From the records below, copy the lines that include "Convert".

Stored data:
━━━━━━

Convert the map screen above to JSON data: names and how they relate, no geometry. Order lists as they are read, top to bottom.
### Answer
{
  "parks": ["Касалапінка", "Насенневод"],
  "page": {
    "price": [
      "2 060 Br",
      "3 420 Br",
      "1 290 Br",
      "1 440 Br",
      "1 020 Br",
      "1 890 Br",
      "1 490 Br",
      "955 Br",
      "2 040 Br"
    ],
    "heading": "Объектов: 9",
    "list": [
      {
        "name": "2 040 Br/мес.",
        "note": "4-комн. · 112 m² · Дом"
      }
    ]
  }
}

━━━━━━

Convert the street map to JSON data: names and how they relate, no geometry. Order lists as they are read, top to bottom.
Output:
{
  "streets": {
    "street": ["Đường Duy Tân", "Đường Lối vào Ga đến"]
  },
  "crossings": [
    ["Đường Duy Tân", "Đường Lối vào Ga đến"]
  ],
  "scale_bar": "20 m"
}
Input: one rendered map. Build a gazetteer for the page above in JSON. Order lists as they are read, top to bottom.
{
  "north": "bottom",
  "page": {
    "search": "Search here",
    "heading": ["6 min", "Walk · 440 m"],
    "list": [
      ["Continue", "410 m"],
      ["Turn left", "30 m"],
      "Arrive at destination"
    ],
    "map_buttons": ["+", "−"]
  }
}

━━━━━━

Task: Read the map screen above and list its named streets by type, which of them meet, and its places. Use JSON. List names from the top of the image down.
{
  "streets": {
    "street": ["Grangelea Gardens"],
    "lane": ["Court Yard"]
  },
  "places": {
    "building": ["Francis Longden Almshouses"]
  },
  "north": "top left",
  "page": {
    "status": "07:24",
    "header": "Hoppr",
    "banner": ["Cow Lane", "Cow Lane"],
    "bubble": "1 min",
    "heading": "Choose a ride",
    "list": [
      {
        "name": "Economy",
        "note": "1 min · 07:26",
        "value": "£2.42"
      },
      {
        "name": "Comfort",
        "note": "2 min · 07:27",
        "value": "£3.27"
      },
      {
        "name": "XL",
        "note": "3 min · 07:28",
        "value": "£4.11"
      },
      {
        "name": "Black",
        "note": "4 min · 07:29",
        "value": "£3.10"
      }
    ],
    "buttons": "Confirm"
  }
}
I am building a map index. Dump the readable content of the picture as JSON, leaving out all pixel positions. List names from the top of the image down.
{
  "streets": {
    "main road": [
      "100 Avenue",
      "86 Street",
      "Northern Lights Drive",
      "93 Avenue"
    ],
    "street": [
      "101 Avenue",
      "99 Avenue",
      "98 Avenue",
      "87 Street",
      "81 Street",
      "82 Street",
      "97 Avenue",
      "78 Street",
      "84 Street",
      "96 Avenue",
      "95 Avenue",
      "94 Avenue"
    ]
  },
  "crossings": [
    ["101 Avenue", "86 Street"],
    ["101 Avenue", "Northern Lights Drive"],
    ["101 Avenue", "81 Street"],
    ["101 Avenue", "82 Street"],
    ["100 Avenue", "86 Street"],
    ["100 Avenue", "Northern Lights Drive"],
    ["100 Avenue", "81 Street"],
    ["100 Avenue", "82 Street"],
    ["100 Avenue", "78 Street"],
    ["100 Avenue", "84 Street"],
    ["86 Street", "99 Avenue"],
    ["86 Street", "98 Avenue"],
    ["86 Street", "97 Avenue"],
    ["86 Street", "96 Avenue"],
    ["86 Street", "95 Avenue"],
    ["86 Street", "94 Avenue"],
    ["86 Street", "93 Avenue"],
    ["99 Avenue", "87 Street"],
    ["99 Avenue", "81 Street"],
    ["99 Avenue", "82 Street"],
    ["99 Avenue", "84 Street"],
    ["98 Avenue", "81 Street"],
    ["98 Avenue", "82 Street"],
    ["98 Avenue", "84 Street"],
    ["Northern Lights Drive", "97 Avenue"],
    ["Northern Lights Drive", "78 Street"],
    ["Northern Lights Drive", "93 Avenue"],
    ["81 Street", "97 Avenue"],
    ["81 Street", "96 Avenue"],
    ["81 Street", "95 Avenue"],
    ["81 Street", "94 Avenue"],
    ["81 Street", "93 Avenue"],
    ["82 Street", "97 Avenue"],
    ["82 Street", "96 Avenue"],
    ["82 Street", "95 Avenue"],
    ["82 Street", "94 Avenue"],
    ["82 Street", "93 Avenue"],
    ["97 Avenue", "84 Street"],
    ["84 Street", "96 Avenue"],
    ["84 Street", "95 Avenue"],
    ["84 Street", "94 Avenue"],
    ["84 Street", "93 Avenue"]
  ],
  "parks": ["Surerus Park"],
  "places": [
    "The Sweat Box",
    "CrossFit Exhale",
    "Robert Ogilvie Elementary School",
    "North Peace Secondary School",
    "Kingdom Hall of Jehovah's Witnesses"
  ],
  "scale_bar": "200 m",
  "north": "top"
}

━━━━━━

__ANSWER SECTION__
Convert the map screen above to JSON data: names and how they relate, no geometry. Order lists as they are read, top to bottom.
Convert the street map to JSON data: names and how they relate, no geometry. Order lists as they are read, top to bottom.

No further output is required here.